#### Required work:
Wherever a line of the records contains "Figure", copy that line.

Saved data entries:
------------

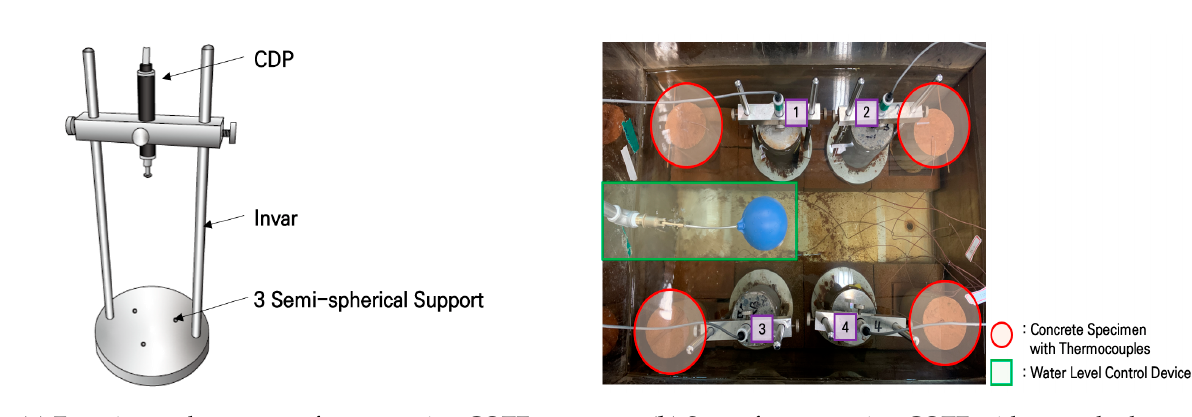
Figure 2. Experimental apparatus for measuring COTE and system setup [45].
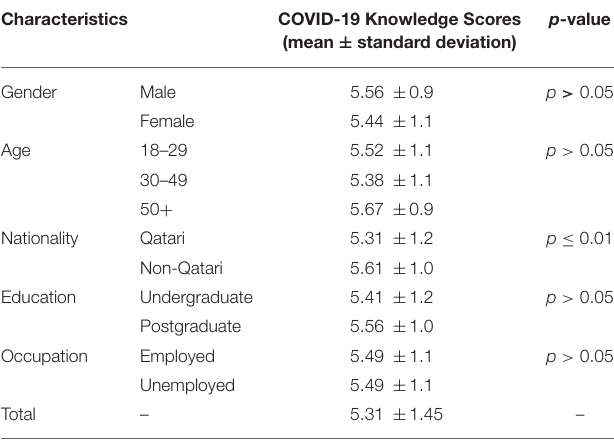
TABLE 2 | Coronavirus disease 2019 knowledge scores by demographic variables.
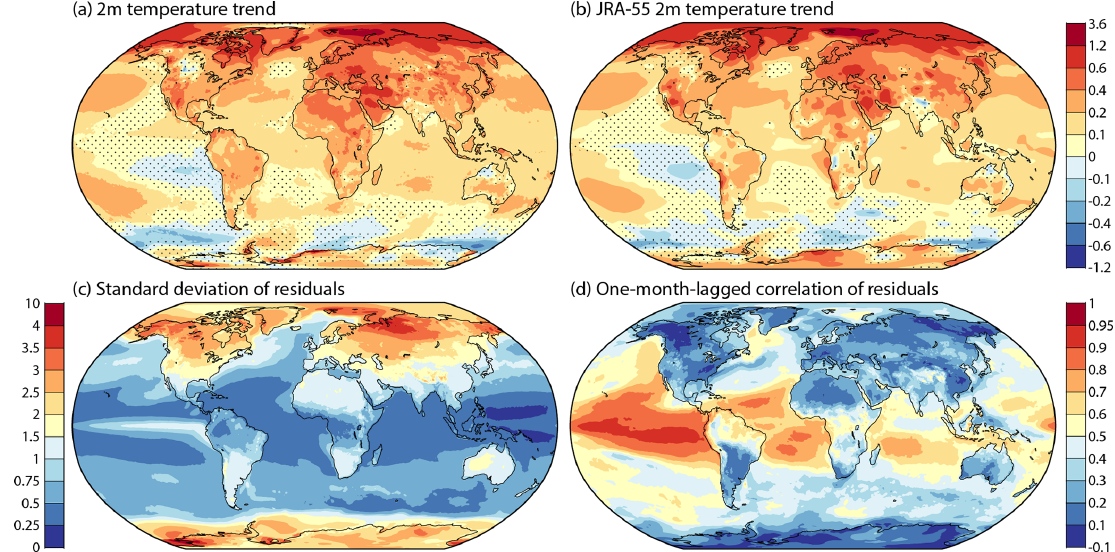
Figure 2. (a) The least squares fit linear trend (K per decade) in 2m temperature based on monthly average ERA5 data from March 1979 to February 2022. (b) As (a) but for JRA-55. Dots show where the 95% confidence interval is two-signed. (c) The standard deviation of residual differences between 2m temperatures and their fitted values (K). (d) The correlation coefficient between successive monthly residuals. Table 1. Least squares linear trends in monthly mean surface-air temperatures (K per decade) and the range of the 95% confidence in- tervals for six continental averages for the period from March 1979 to February 2022 for the ERA5 analysis (an) and background (bg) and three other datasets. The continental areas are defined as all land within the following ranges: Europe (35–80 ◦ N, 20 ◦ W–40 ◦ E), Asia (0–85 ◦ N, 60–180 ◦ E), North America (15–85 ◦ N, 170–50 ◦ W), Africa (40 ◦ S–35 ◦ N, 25 ◦ W–55 ◦ E), Australia (50–10 ◦ S, 110–160 ◦ E) and South America (65 ◦ S–15 ◦ N, 90–25 ◦ W). Global and Arctic averages are also shown; for GISTEMP and HadCRUT5 they are based on sea-surface temperature and not air temperature over ice-free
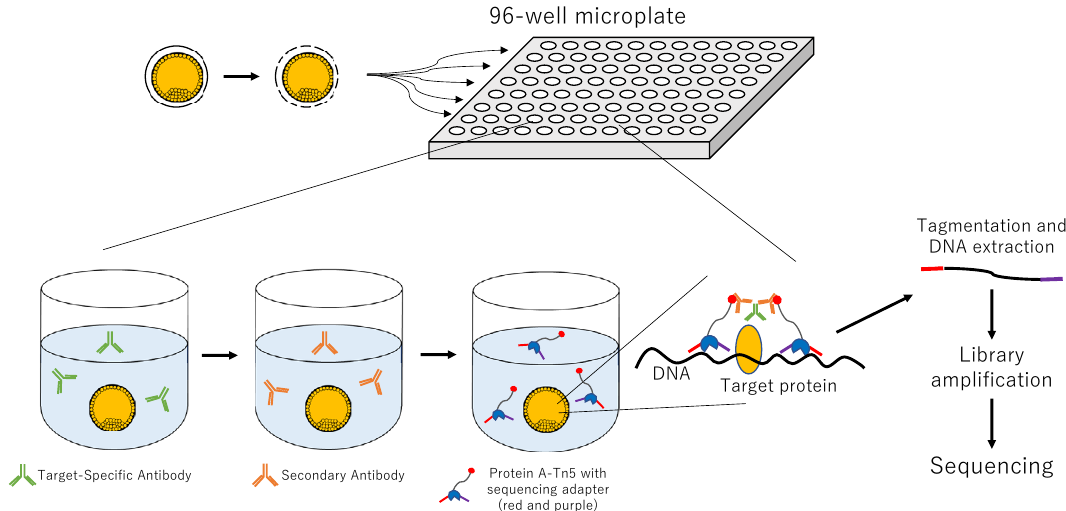
Figure 1. Schematic diagram of NON-TiE-UP CUT&Tag (NTU-CAT). See the “Methods” section for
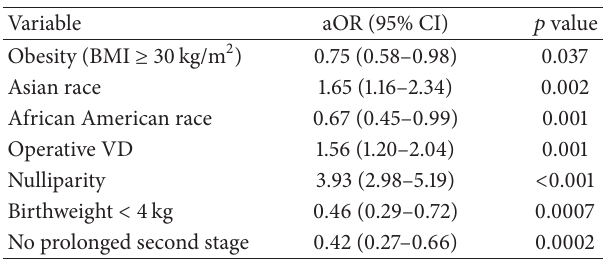
Table 2: Multivariate logistic regression for predicting risk of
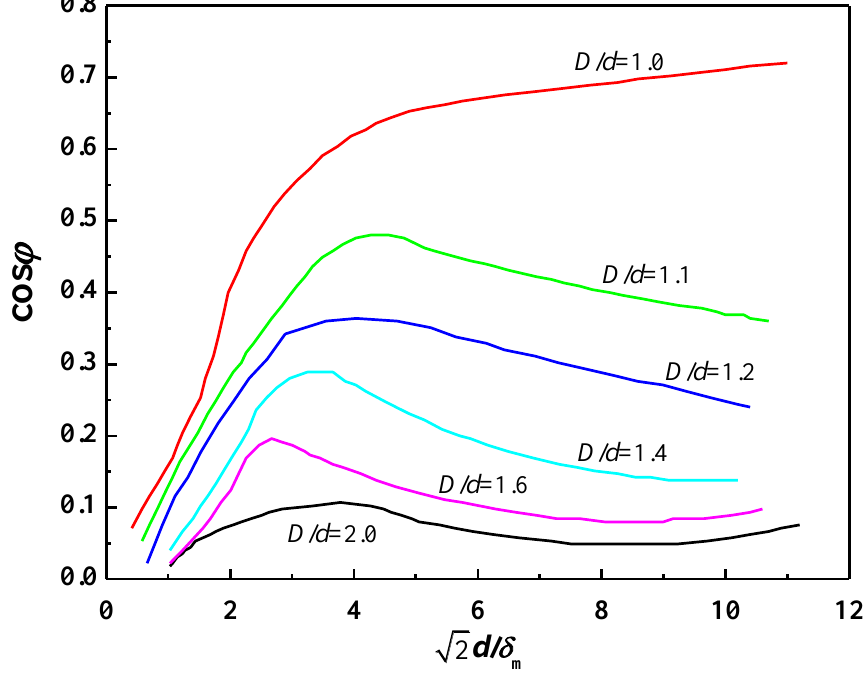
Figure 4. Power factor of the medium-frequency induction furnace under induction heating of infinite cylinder.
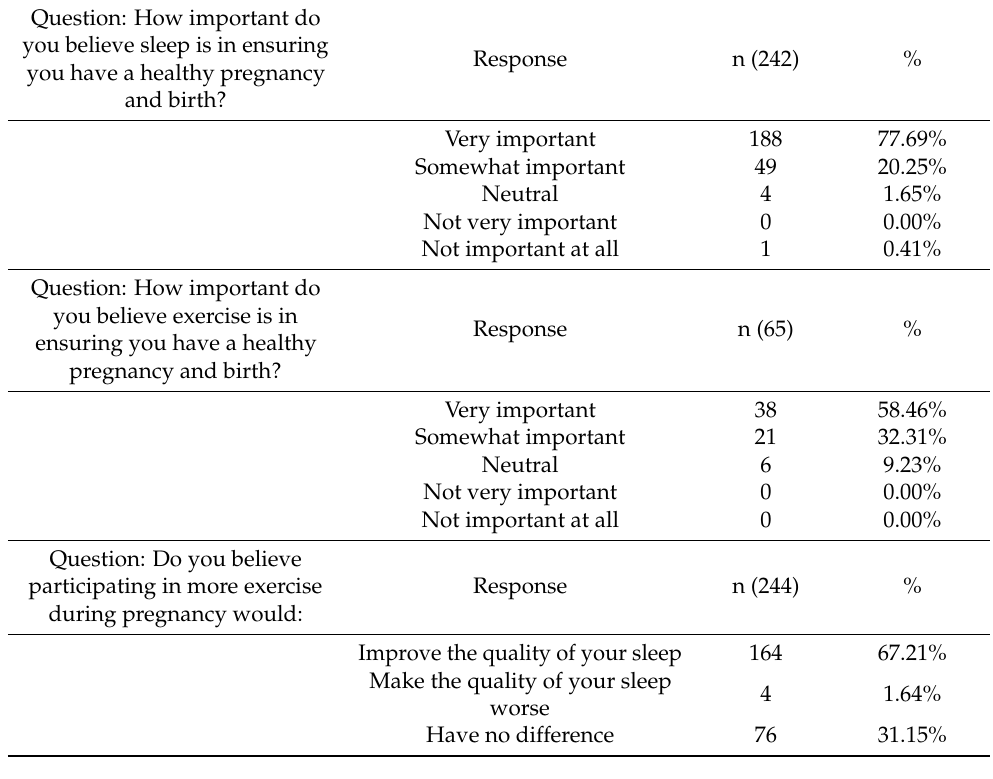
Table 2. Beliefs surrounding the importance of sleep and exercise during pregnancy.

------------

#### Task output:
Figure 2. Experimental apparatus for measuring COTE and system setup [45].
Figure 2. (a) The least squares fit linear trend (K per decade) in 2m temperature based on monthly average ERA5 data from March 1979 to February 2022. (b) As (a) but for JRA-55. Dots show where the 95% confidence interval is two-signed. (c) The standard deviation of residual differences between 2m temperatures and their fitted values (K). (d) The correlation coefficient between successive monthly residuals. Table 1. Least squares linear trends in monthly mean surface-air temperatures (K per decade) and the range of the 95% confidence in- tervals for six continental averages for the period from March 1979 to February 2022 for the ERA5 analysis (an) and background (bg) and three other datasets. The continental areas are defined as all land within the following ranges: Europe (35–80 ◦ N, 20 ◦ W–40 ◦ E), Asia (0–85 ◦ N, 60–180 ◦ E), North America (15–85 ◦ N, 170–50 ◦ W), Africa (40 ◦ S–35 ◦ N, 25 ◦ W–55 ◦ E), Australia (50–10 ◦ S, 110–160 ◦ E) and South America (65 ◦ S–15 ◦ N, 90–25 ◦ W). Global and Arctic averages are also shown; for GISTEMP and HadCRUT5 they are based on sea-surface temperature and not air temperature over ice-free
Figure 1. Schematic diagram of NON-TiE-UP CUT&Tag (NTU-CAT). See the “Methods” section for
Figure 4. Power factor of the medium-frequency induction furnace under induction heating of infinite cylinder.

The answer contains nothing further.